[CHAPTER X.]
"PIERS PLOWMAN." GOWER.
Contemporary with Chaucer, and in perfect contrast with Chaucer, whom he probably never met, was the author of the alliterative "rum, ram, ruff," poem "Piers Plowman". This author is generally supposed to have been named William Langley or Langland. By piecing together many detached pieces of evidence the conjecture is reached that William first saw the light at Cleobury in Shropshire or at Wychwood in Oxfordshire, about the year 1332, was well educated, was in minor orders, and a married man. But if everything that the author of "Piers Plowman" makes his dreamer say about himself is also true of the author, he must have been a strange and unhappy character.
His poem, following the convention of dreams and allegories, is the record of dreams into which he fell, first on the Malvern hills; later, wherever he chanced to be. The poem exists in three forms (A, B, C), and, from the allusions to contemporary events (such as the peace of Bretigny, with France (1360), and a great tempest of January, 1362), the A version may have been composed in 1362. The B version, much altered and enlarged, is dated, from its allusions to events, in 1377; and the C version, also enlarged, from its references to the unpopularity of Richard II, must be later than 1392.
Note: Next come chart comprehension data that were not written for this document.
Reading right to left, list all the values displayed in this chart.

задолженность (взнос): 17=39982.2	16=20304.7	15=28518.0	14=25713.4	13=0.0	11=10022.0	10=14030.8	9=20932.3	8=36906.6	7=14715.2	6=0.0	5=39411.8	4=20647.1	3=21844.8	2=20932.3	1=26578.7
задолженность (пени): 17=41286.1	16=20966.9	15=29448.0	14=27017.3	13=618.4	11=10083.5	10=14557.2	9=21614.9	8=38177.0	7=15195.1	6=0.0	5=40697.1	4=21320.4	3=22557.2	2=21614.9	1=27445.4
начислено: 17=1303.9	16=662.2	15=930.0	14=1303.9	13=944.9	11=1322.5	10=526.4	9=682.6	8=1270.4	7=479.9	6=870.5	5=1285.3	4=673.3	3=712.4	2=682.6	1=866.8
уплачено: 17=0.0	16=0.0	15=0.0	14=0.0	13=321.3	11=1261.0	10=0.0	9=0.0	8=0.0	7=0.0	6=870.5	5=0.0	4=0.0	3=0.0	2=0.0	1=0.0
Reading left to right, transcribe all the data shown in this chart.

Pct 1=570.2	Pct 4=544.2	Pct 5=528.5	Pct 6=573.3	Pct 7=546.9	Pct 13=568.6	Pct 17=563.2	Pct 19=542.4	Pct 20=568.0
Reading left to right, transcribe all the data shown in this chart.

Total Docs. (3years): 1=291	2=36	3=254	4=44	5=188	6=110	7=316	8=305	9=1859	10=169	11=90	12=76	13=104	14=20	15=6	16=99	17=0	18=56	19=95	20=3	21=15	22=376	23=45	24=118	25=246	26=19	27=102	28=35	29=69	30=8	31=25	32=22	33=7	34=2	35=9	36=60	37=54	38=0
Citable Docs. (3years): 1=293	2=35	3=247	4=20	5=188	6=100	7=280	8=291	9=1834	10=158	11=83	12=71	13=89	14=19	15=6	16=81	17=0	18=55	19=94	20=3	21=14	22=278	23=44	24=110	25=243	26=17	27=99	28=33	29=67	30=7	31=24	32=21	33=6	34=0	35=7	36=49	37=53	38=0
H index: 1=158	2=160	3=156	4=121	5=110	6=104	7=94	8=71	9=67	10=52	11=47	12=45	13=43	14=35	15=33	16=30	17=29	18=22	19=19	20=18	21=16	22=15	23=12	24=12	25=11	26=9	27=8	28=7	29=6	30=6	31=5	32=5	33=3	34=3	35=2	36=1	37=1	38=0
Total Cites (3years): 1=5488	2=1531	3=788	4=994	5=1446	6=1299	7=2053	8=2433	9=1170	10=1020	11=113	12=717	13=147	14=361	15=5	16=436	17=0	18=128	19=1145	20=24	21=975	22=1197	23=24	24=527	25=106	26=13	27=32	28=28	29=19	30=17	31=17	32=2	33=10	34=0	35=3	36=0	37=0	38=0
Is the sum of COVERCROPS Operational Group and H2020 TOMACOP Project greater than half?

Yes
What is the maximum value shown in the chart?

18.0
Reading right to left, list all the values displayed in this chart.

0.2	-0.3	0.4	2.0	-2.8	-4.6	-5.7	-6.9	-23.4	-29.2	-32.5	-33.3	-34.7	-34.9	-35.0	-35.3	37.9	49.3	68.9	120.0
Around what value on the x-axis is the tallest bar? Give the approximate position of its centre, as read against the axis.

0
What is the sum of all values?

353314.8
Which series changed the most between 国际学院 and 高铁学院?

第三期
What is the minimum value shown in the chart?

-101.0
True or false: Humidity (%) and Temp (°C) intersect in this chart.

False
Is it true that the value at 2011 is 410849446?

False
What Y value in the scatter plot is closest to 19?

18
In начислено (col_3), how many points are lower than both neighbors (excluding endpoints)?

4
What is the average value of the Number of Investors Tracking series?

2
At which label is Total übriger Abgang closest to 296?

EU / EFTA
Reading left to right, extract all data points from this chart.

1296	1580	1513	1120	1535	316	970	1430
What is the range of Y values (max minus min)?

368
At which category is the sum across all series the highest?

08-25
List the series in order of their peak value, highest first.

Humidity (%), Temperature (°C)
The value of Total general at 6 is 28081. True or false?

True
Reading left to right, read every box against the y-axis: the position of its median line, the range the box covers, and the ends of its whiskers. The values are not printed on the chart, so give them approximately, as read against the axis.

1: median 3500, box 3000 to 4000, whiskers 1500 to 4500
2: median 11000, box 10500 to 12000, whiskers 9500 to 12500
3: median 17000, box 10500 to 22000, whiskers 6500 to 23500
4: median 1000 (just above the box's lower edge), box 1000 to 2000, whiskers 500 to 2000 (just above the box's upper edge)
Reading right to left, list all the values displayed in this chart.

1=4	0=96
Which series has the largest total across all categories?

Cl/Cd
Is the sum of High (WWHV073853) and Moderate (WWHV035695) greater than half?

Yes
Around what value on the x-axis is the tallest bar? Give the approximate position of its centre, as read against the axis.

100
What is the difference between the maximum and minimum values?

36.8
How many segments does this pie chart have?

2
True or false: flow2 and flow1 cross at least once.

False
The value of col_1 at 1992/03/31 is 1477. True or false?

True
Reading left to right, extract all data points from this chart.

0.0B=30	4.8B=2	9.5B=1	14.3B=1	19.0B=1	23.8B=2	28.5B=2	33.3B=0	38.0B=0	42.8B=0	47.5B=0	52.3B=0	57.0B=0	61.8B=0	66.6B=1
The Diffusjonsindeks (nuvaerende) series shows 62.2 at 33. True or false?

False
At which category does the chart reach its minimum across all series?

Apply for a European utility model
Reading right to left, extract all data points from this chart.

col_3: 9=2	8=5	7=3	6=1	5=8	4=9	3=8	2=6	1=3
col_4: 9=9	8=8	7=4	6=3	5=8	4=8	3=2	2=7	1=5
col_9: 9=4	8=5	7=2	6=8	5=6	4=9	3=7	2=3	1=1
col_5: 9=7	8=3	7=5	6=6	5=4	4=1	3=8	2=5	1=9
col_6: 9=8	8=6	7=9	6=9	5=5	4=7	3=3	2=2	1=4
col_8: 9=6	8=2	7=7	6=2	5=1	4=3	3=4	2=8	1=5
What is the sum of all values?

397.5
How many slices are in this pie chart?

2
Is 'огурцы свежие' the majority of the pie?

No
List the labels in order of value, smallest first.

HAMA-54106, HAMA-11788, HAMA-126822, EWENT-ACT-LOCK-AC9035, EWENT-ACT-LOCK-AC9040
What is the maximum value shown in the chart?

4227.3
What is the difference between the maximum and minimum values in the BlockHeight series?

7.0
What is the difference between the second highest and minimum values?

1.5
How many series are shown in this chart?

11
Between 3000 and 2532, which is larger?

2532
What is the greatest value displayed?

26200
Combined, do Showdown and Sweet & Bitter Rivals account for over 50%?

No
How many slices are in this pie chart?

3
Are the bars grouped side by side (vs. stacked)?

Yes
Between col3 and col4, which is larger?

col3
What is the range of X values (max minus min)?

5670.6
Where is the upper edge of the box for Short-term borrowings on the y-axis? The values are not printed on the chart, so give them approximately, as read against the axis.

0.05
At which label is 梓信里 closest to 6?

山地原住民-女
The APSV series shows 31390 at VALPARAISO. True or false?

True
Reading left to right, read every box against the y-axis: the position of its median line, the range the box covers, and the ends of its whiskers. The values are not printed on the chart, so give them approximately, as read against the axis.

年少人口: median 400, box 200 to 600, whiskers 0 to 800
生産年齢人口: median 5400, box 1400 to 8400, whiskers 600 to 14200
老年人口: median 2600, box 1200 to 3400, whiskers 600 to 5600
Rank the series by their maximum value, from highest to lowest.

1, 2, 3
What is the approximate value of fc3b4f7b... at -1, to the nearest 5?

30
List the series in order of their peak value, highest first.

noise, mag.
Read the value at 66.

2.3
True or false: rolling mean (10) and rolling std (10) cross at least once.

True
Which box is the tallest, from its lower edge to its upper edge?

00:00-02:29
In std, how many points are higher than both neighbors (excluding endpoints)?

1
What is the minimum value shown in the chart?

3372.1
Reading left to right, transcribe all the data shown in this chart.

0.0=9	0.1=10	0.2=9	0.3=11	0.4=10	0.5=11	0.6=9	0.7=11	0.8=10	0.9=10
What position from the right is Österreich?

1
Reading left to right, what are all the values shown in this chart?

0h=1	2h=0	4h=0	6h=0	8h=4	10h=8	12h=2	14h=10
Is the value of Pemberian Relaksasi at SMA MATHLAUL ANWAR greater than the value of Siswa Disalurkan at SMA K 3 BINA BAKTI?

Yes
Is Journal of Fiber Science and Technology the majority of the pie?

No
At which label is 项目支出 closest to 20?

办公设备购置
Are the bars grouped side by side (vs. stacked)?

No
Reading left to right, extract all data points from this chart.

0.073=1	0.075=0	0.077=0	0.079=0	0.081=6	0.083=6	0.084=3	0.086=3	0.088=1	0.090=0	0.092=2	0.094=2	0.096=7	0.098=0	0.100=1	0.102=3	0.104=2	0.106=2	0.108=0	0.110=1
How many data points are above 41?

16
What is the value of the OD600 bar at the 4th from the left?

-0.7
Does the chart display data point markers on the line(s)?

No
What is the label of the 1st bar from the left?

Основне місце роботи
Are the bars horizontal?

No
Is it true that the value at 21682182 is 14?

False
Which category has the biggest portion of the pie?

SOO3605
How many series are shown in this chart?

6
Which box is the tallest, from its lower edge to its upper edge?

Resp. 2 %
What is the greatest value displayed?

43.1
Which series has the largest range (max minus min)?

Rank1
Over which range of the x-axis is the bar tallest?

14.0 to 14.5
If the poet drew his dreamer and narrator from study of his own character, he must have been, in some ways, not unlike Mr. Thomas Carlyle. Though he had a noble appreciation of the dignity and duty of manual labour,—the honest and pious ploughman was his favourite character,—he never did toil with his hands. In reply to the remonstrances of Reason, he says:—
I am too weak to work with sickle or with scythe.
Over-education in youth has sapped his manhood: and, since his friends who paid for his schooling died, he has never joyed. He praised the country, but, as Dr. Johnson said, "hung loose upon the town," a man of a modern type.